About this exercise
Pictures in the entries below are excluded; copy only the lines from the one containing "List each element's type, its" to the one containing "Document page, 1500x844 pixels.", both included.
*** Opening Supplied material ***
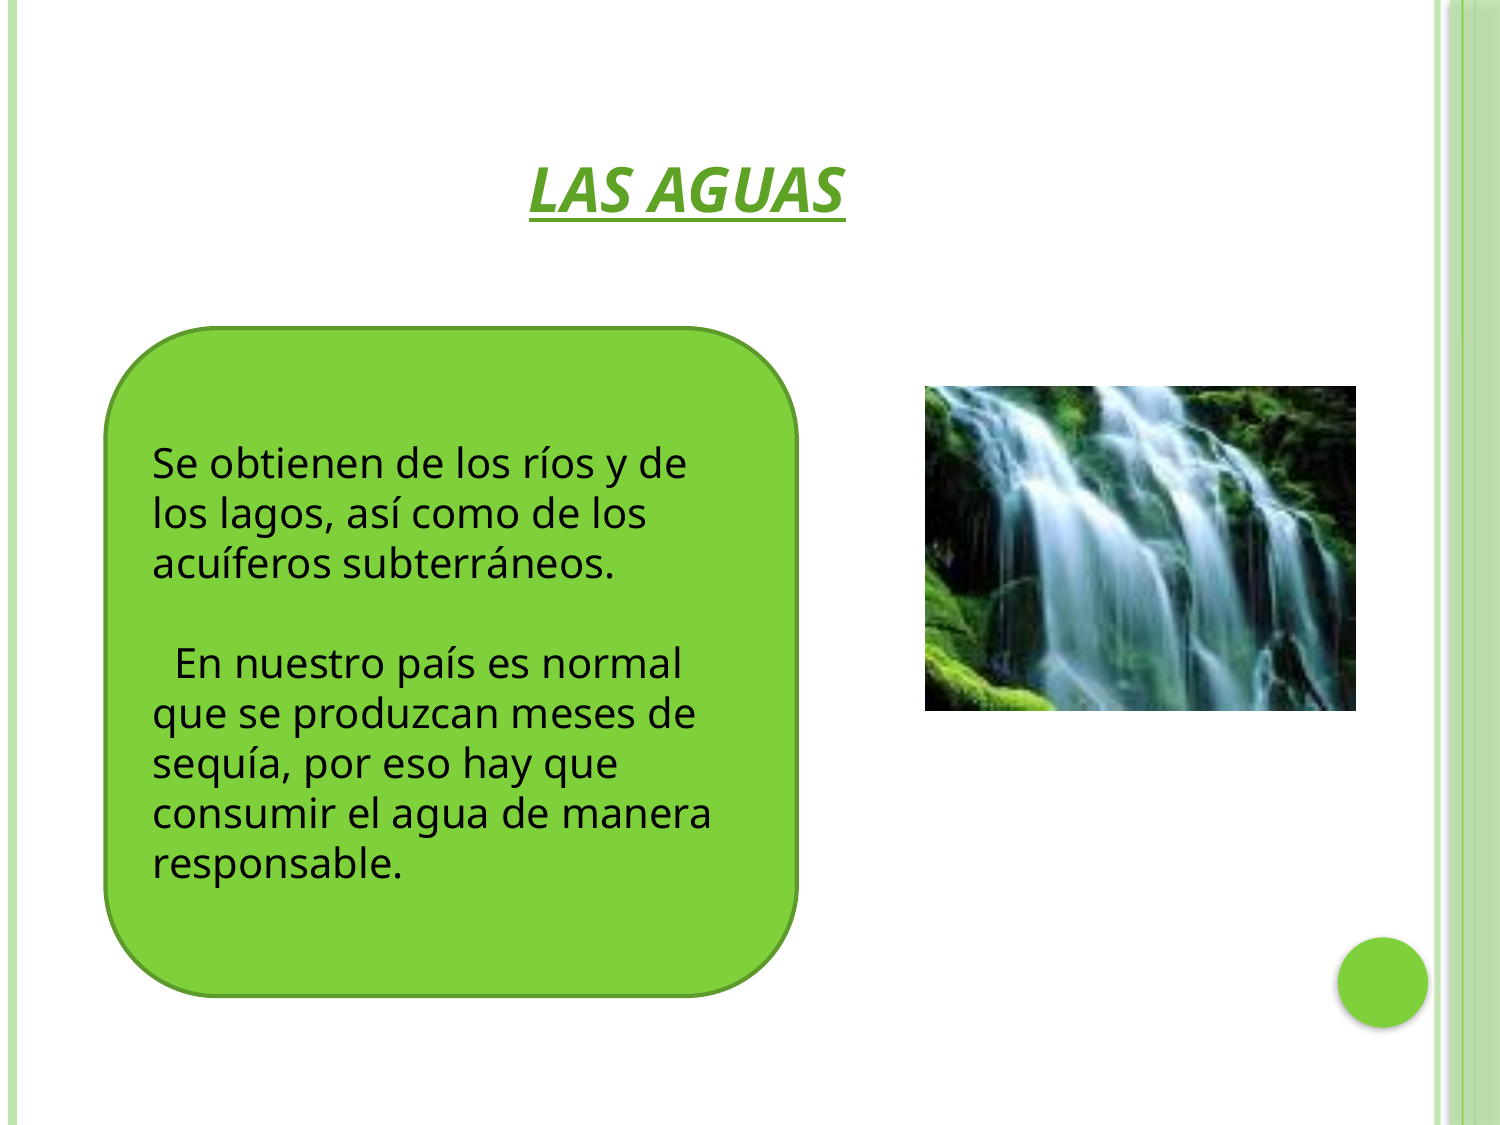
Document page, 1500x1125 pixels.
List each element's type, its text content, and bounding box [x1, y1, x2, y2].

title Las aguas [75, 45, 1300, 233]
text_box Se obtienen de los ríos y de los lagos, así como de los acuíferos subterráneos. En nuestro país es normal que se produzcan meses de sequía, por eso hay que consumir el agua de manera responsable. [103, 326, 799, 999]
picture [925, 386, 1356, 712]
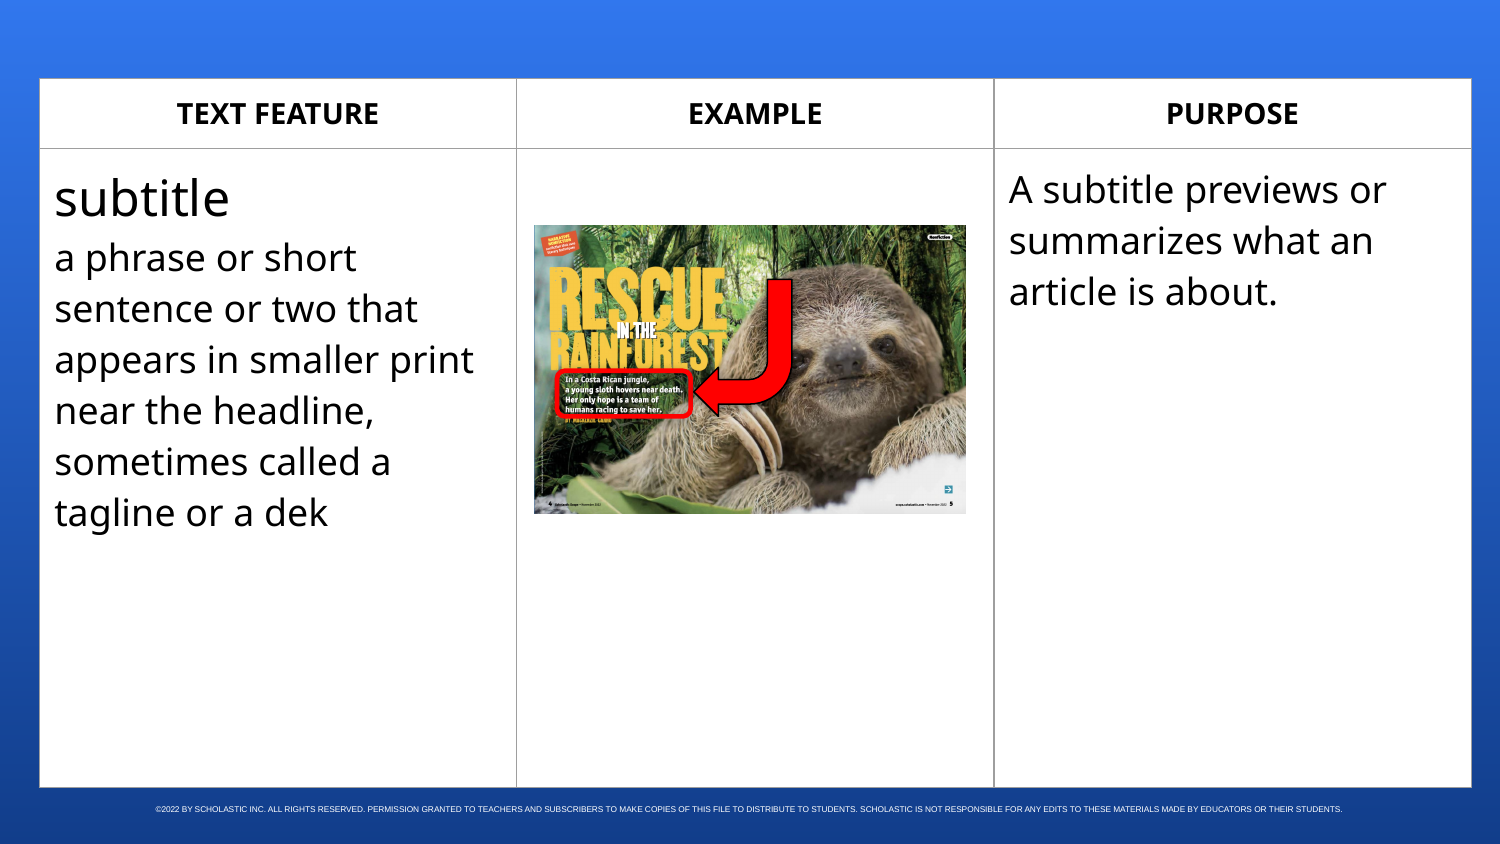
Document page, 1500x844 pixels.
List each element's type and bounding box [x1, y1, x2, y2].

picture [534, 225, 966, 514]
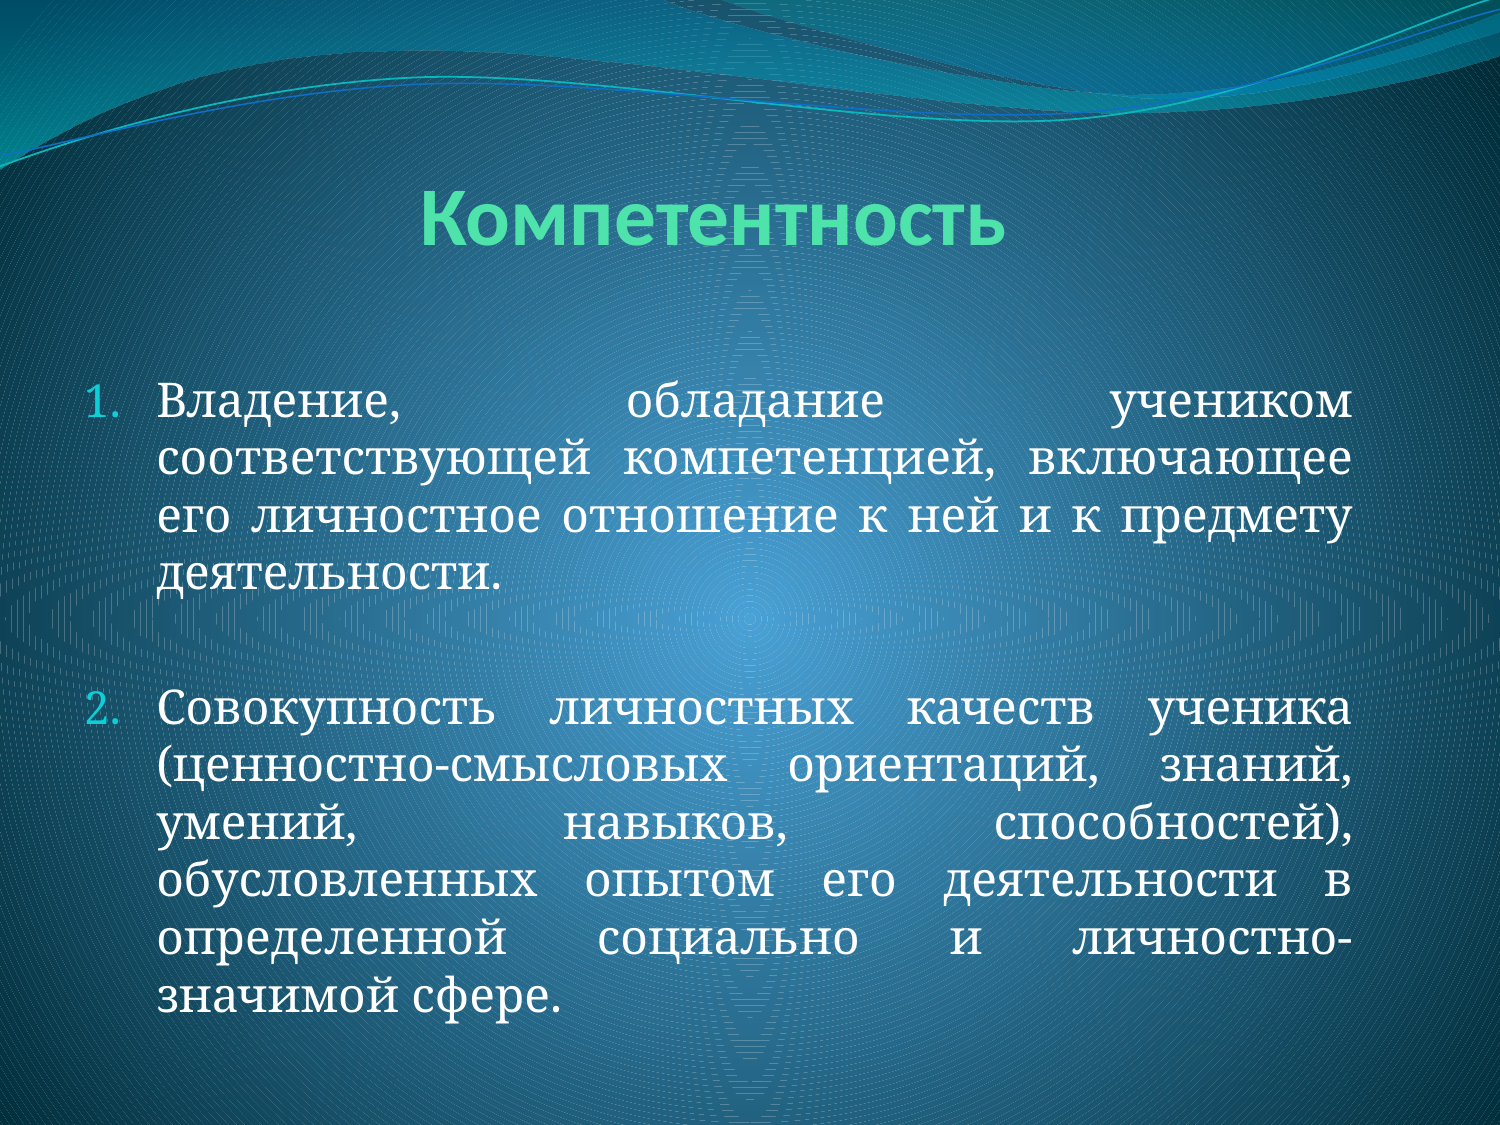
*** Closing Supplied material ***
Written response
List each element's type, its text content, and bounding box [x1, y1, x2, y2].

title Las aguas [75, 45, 1300, 233]
text_box Se obtienen de los ríos y de los lagos, así como de los acuíferos subterráneos. En nuestro país es normal que se produzcan meses de sequía, por eso hay que consumir el agua de manera responsable. [103, 326, 799, 999]
picture [925, 386, 1356, 712]
Document page, 1500x844 pixels.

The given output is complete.